À ce stade, le bâtiment avait été endommagé, les voitures des agents détruites et les agents étaient en train d’évacuer les lieux. Trois heures après le début de la manifestation bruyante, trois agents fédéraux du Bureau des prisons (BOP) sont arrivés avec des armes à feu et ont lancé des gaz lacrymogènes. Après avoir brandi leurs armes dans tous les sens et escorté les agents de l’ICE hors de l’hôtel avec leurs bagages, ils ont finalement appelé des renforts pour faire face à une foule désormais beaucoup plus réduite, composée principalement de journalistes. L’un des agents fédéraux du BOP a été touché à la tête par un projectile. Finalement, des agents fédéraux supplémentaires sont arrivés et ont utilisé des gaz lacrymogènes, des grenades assourdissantes et de la fumée verte, tandis qu’un grand nombre de policiers de Minneapolis tentaient de procéder à des arrestations massives. Ils ont arrêté plusieurs membres de la presse et quelques manifestant·e·s, mais la plupart des gens avaient déjà quitté les lieux.

Organiser une manifestation bruyante est relativement simple : il fallait que quelqu’un confirme où séjournait l’ICE, choisisse l’endroit le plus prometteur, fixe une heure, rédige un tract et le distribue. Mais cela n’a été possible que grâce à des mois passés à construire des réseaux et à collecter des informations. L’infrastructure des bases de données sur les hôtels et les plaques d’immatriculation a permis aux gens de prendre une décision rapide quant à l’hôtel à cibler. De même, le courage avec lequel les gens ont construit des barricades, bloqué la rue avec leurs voitures et affronté les agents dans l’hôtel est le fruit de mois de confrontation dans les « Villes Jumelles ». Cela n’a pas fait de mal que les gens puissent voir les agents de l’ICE sur place – ils étaient là à nous filmer, essayant de déterminer quoi faire face à cette situation qui leur échappait.

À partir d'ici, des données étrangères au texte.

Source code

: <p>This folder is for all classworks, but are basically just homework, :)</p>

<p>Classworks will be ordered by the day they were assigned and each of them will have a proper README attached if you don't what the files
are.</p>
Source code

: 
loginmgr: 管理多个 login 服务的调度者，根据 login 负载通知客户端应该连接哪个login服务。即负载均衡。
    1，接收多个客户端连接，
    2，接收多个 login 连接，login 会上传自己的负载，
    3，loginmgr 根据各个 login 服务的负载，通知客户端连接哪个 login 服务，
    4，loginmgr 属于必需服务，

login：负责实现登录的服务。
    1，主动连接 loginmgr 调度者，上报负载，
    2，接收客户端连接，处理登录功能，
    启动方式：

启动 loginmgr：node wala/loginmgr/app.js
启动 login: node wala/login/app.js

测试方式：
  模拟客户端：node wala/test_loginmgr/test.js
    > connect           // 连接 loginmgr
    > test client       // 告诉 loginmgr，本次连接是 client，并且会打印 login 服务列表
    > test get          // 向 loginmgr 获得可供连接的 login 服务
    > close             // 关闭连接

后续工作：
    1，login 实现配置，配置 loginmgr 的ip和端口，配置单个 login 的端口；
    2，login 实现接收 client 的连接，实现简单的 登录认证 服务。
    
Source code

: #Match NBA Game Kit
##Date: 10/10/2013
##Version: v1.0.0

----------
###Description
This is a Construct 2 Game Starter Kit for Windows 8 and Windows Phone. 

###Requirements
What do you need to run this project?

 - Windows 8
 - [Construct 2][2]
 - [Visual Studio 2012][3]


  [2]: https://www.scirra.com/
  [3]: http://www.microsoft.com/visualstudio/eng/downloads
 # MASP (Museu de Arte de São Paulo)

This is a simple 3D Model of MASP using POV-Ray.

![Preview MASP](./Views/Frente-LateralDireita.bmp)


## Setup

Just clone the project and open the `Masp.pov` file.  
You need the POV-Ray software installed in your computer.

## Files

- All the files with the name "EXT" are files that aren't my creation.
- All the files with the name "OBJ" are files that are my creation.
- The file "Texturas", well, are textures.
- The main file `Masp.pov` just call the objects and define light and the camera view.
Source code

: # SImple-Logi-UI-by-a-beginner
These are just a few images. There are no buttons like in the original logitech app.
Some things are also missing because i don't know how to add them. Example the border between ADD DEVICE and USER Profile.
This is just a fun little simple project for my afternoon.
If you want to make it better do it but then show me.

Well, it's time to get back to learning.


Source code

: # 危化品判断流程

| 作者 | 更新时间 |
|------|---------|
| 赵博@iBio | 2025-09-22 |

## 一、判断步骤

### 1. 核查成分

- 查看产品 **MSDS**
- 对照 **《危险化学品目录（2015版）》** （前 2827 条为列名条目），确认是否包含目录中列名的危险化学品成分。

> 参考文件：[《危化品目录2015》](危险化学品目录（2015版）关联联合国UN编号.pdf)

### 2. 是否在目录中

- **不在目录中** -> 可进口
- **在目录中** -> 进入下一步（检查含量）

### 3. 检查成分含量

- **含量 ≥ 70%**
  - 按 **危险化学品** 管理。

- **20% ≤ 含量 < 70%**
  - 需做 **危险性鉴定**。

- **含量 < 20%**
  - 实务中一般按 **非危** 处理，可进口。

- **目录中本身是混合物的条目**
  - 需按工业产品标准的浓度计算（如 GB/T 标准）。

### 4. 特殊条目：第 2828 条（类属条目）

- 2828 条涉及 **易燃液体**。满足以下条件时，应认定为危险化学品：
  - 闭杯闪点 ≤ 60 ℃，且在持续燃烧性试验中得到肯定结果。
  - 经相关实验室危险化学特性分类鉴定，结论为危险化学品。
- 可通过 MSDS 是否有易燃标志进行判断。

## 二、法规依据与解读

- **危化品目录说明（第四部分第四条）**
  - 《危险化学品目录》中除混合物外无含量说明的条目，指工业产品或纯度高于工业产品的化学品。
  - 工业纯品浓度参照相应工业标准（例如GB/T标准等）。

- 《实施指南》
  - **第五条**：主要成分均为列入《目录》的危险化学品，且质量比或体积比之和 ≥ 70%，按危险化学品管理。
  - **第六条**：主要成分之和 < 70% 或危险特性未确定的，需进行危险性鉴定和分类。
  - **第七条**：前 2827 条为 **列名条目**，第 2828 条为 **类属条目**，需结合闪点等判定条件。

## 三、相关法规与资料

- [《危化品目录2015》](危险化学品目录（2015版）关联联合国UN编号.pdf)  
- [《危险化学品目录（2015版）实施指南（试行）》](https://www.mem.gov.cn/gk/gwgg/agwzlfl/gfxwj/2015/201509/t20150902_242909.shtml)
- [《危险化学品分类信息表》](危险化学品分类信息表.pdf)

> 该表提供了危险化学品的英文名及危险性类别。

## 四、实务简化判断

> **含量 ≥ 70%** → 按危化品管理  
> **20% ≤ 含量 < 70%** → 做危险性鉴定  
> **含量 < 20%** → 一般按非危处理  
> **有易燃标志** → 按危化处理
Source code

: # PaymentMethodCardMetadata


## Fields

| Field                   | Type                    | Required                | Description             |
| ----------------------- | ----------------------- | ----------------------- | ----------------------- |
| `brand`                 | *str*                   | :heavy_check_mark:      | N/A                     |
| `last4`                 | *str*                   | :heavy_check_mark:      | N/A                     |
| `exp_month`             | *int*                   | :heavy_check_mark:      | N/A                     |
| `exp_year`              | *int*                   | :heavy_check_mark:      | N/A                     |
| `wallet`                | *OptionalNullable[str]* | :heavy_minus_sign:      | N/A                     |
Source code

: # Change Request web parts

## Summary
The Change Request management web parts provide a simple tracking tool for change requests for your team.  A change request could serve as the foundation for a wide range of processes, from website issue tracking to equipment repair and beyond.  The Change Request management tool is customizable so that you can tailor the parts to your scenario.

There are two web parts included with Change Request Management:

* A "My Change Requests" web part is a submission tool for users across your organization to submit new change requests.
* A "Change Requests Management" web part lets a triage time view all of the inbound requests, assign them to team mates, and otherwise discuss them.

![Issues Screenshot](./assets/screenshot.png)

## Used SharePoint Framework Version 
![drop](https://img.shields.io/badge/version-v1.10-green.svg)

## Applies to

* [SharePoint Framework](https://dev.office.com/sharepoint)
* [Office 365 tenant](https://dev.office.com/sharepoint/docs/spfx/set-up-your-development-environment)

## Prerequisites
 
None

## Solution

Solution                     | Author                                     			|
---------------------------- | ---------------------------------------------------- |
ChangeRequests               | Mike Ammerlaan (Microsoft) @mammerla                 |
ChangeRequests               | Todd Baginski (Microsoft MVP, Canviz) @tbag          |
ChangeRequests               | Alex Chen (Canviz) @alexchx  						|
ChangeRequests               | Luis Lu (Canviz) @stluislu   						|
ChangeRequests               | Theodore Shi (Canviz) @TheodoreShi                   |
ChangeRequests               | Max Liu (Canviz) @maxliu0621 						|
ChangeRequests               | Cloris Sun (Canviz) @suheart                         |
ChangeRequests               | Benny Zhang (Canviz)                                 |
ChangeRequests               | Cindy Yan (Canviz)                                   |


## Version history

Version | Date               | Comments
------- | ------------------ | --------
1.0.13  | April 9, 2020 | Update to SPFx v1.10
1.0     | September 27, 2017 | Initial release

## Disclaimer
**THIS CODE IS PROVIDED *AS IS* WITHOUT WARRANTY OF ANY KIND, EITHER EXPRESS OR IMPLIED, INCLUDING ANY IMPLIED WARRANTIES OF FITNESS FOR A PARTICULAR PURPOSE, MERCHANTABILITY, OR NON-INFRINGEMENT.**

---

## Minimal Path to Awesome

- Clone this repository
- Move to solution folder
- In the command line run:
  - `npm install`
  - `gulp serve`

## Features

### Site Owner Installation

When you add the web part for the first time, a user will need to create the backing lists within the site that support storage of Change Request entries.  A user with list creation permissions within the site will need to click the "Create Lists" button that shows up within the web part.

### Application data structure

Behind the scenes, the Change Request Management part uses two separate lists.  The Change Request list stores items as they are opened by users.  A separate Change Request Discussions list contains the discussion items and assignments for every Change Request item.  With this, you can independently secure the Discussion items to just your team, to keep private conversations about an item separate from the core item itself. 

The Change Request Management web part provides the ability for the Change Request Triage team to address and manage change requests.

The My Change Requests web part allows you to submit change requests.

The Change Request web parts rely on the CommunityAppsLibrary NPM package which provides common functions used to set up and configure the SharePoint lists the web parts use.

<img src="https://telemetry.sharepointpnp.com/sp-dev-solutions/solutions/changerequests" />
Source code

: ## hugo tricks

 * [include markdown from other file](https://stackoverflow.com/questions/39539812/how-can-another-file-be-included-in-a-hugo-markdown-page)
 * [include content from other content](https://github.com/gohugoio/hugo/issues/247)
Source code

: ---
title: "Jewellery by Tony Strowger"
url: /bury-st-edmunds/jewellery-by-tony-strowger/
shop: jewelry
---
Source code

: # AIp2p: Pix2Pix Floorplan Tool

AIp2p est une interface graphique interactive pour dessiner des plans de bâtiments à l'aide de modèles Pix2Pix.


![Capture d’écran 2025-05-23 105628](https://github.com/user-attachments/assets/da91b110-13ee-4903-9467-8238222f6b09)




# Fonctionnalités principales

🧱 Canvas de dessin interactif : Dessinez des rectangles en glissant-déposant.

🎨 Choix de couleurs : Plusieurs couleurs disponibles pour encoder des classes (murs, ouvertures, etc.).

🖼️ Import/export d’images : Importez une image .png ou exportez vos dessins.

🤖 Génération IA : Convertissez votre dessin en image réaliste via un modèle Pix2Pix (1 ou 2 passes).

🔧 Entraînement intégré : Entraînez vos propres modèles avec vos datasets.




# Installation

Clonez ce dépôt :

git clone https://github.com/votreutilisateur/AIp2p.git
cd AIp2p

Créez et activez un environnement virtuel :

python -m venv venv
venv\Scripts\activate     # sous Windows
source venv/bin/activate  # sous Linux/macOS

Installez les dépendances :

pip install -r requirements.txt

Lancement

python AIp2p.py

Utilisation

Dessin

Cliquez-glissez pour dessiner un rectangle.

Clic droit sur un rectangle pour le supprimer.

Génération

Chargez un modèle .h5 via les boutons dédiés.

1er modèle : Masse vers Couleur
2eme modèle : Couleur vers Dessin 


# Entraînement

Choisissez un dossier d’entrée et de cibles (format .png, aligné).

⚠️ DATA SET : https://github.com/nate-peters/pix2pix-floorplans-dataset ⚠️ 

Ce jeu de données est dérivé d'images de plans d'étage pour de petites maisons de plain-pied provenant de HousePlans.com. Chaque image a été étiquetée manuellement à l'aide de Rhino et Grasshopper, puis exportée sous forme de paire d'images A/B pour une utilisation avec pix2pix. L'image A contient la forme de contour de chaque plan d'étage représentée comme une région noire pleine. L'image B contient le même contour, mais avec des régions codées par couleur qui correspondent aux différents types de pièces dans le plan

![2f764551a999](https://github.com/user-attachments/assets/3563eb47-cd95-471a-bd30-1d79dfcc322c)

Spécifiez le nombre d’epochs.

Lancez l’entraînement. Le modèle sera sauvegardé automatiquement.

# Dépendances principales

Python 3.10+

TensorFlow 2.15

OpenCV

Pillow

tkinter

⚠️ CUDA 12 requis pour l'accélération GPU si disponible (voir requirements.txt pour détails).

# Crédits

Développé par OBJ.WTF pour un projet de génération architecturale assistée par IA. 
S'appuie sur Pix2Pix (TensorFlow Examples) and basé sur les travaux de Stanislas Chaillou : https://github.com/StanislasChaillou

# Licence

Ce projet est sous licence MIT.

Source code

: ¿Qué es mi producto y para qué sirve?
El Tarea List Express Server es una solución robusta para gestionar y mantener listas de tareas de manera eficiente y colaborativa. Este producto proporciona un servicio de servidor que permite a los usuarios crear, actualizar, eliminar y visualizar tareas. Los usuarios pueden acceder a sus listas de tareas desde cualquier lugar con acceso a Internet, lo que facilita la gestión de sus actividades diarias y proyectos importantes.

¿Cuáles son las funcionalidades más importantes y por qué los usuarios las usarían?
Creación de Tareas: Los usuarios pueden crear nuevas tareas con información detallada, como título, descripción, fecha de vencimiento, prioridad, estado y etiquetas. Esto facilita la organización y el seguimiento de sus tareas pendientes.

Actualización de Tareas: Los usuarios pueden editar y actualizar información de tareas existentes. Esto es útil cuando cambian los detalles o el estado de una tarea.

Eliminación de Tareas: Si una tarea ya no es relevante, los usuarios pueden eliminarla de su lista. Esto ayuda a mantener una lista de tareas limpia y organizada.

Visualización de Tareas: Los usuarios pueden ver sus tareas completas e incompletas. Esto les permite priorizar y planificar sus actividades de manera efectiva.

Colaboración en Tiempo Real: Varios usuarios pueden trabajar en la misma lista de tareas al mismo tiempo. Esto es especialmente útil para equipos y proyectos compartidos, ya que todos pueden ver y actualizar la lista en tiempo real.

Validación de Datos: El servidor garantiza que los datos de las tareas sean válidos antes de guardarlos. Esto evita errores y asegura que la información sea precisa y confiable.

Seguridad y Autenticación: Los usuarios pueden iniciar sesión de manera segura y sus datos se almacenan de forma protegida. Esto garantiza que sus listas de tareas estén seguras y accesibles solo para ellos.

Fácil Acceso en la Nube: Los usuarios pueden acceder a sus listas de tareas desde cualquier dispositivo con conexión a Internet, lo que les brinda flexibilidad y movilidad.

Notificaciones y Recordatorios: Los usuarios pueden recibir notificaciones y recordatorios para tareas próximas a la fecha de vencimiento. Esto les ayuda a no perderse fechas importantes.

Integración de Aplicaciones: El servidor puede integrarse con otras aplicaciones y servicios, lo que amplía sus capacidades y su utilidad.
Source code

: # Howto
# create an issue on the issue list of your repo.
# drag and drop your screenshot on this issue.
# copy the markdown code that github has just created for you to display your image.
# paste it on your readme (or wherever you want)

Les manifestations bruyantes représentent une utilisation efficace du concept de « cible secondaire. » Dans les « Villes Jumelles », les manifestations bruyantes devant les hôtels ont offert un autre moyen de s’attaquer aux agents de l’ICE à un endroit précis où ils ne disposent pas des défenses et des structures organisationnelles dont ils bénéficient au bâtiment fédéral Bishop Henry Whipple. La plupart des affrontements dans les « Villes Jumelles » sont le résultat de réactions spontanées à des raids, dont certaines ont eu lieu autour du bâtiment Whipple ; bien que les réactions immédiates aux raids soient essentielles et que les manifestations au bâtiment fédéral aient permis aux militant·e·s d’exercer une pression sur un point névralgique au moment de leur choix, les hôtels sont des cibles fixes disposant de moins de moyens de défense. Le fait d’annoncer à l’avance les manifestations bruyantes peut donner aux policiers le temps de préparer une riposte, mais les gens doivent se préparer de manière créative et ne pas se laisser décourager.

Quand il n’y a pas de meilleures options sur la table, les gens participent à des marches symboliques ou restent chez elleux. Mais quand d’autres options sont disponibles, beaucoup de gens saisissent l’occasion d’agir avec courage et efficacité. Dans les endroits qui ne sont pas sous occupation fédérale manifeste, et où la faible densité d’agents fédéraux et la faible densité des organisations de surveillance de l’ICE ne permettent pas de réagir à temps aux raids menés par l’agence fédérale, la recherche de cibles secondaires peut offrir une bonne solution, qu’il s’agisse d’hôtels, d’entrepreneurs, de fonctionnaires locaux ou de collaborateurs commerciaux.